### Task to complete:
Write out the lines below word for word, starting with the first line of the rows and stopping after the line that contains "family: Meloidae", including that line.

(Raw records)

────────

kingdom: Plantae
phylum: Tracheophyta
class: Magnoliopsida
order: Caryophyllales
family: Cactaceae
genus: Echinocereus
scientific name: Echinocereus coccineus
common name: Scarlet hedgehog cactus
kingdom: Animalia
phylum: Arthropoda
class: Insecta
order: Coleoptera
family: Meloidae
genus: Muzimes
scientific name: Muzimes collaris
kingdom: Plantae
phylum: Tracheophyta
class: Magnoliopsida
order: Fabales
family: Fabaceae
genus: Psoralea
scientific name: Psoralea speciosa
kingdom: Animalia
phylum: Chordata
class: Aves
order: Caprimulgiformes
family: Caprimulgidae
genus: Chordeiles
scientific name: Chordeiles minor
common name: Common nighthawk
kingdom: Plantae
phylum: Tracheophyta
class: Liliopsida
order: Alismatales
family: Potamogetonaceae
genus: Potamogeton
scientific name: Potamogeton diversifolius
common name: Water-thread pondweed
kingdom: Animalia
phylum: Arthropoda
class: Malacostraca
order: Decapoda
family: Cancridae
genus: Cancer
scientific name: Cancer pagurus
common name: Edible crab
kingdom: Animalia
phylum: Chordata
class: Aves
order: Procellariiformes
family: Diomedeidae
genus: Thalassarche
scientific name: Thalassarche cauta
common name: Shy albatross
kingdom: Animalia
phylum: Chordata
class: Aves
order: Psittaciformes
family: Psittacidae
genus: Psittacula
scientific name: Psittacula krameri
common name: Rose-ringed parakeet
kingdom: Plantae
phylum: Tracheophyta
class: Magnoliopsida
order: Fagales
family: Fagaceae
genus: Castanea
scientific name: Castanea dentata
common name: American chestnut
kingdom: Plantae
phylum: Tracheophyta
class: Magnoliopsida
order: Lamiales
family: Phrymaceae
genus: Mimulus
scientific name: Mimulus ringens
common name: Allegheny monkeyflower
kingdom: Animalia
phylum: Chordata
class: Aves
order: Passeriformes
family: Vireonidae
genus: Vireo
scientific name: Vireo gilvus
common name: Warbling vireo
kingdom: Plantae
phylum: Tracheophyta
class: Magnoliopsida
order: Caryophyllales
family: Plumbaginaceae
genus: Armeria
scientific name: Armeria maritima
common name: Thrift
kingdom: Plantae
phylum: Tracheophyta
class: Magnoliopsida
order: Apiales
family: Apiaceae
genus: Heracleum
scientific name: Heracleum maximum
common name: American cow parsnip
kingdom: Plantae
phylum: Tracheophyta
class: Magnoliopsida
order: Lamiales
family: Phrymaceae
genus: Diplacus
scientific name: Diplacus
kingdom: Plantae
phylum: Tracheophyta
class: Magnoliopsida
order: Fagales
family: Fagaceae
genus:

────────

### The output:
kingdom: Plantae
phylum: Tracheophyta
class: Magnoliopsida
order: Caryophyllales
family: Cactaceae
genus: Echinocereus
scientific name: Echinocereus coccineus
common name: Scarlet hedgehog cactus
kingdom: Animalia
phylum: Arthropoda
class: Insecta
order: Coleoptera
family: Meloidae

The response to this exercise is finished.